Finance Major Specializations

  • Finance Major Specializations: Accounting
    If you find accounting to your liking, your services will be needed for your entire career. Accounting majors will be prepared to take the certified public accounting (CPA) exam upon completion of their degree. www.aicpa.org help individuals and businesses with their annual income tax returns. The IRS code is very complex and many people find tax return preparation overwhelming. As such, a finance major who specializes in accounting will be prepared to provide a much needed service to single individuals, families, and corporations upon completion of his or her degree.
  • Finance Major Specializations: Business Law
    A finance major will need to be familiar with at least the basics of business law. Business law basics and principles include the study of contracts, the Uniform Commercial Code (UCC); how international law relates to business; and conflict resolution, including mediation, arbitration, and litigation. More in-depth study may include laws applicable to different types of businesses, such as sole proprietorships, partnerships, and C or S corporations, or property and real estate laws. Students who complete a business law specialization typically begin employment with a business upon graduation or enter law school.
  • Finance Major Specializations: Financial Analysis And Management
    This specialization is best suited for a finance major who is interested in working with corporate finances or stocks, or someone who wishes to teach finance at the university level. This specialization studies the principles and methods of corporate finance. The study of stocks and bonds and the markets in which they are traded is an integral part of this specialization. Study of personal financial planning may also be included, so that a finance major of this type would be prepared to pursue a career in the personal financial services industry upon graduation.

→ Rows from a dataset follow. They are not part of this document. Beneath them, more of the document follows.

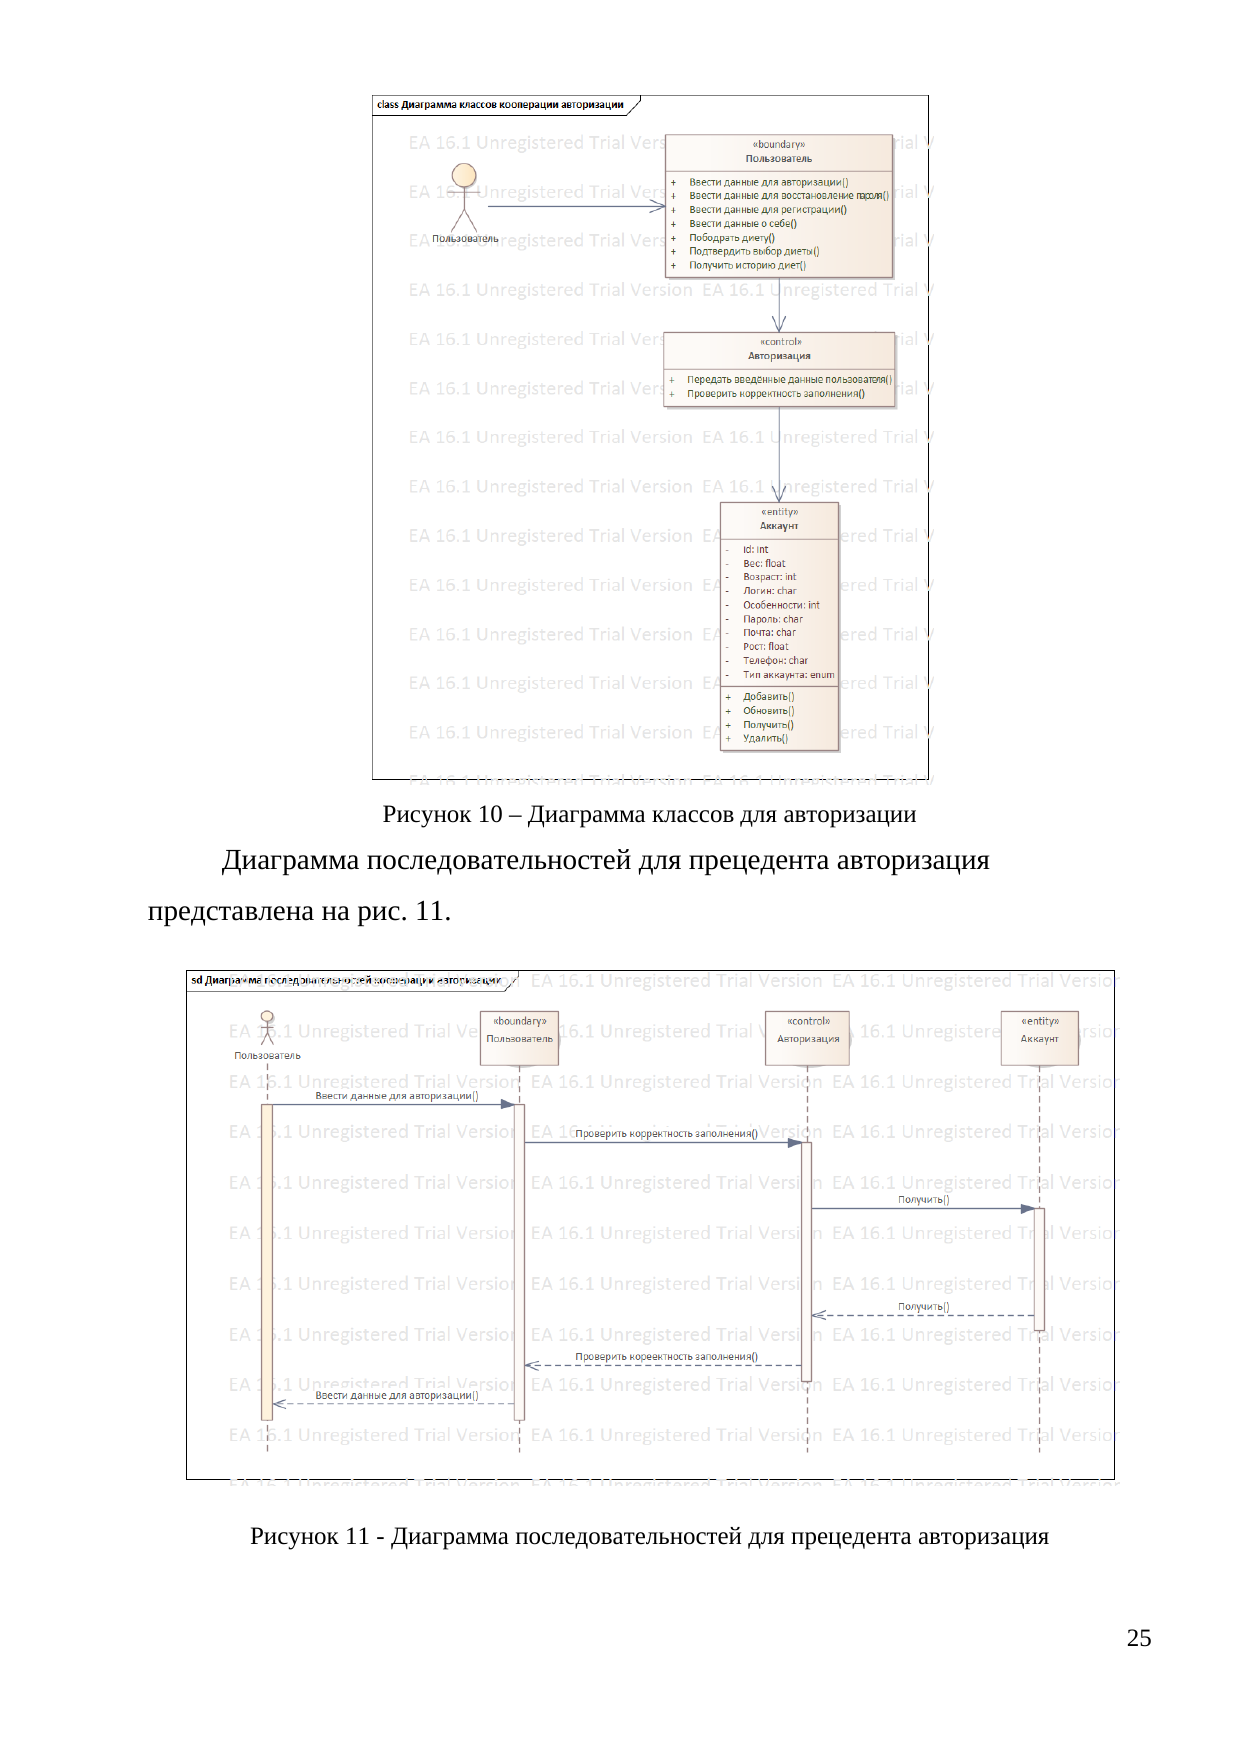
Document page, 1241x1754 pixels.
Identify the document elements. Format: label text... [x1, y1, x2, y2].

text Рисунок – Диаграмма классов для авторизации [148, 799, 1152, 828]
picture [365, 88, 934, 785]
text Рисунок - Диаграмма последовательностей для прецедента авторизация [148, 1521, 1152, 1550]
picture [179, 963, 1120, 1486]
text Диаграмма последовательностей для прецедента авторизация представлена на рис. 11. [148, 842, 1152, 926]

  • Finance Major Specializations: Banking
    Not surprisingly, a finance major who chooses a specialization in banking will be best prepared for employment by a bank upon graduation. Units of study typically include the role of banks in the Federal Reserve, the history and regulation of banks, how banks gain a competitive edge over one another, tools and techniques banks use to manage their loan and securities portfolios, international banking, and trust operations.
  • Finance Major Specializations: Economics
    A finance major can sometimes choose to specialize in economics as part of the finance major, but a separate economics degree is more common. At the heart of any study in economics are the laws of supply and demand and how pricing of goods is based on those laws. The program may involve more in-depth study on topics such as international economics, economics and law, urban economics, or antitrust and competitive markets. Economics graduates are prepared to pursue careers in fields such as financial planning, investment analysis, or accounting, or they choose to pursue further study in economics.
  • Finance Major Specializations: Real Estate
    A finance major interested in buying and selling property for a living may want to seriously consider a specialization in real estate. Rudimentary accounting and finance courses are typically required before a student can begin real estate study in earnest. Real estate courses usually involve the study of real estate development and finance for both residential and commercial properties. In addition to required coursework, pursuit of a real estate internship is encouraged. This will provide you with a taste of real-world experience before you graduate, and may prove invaluable in landing that first job.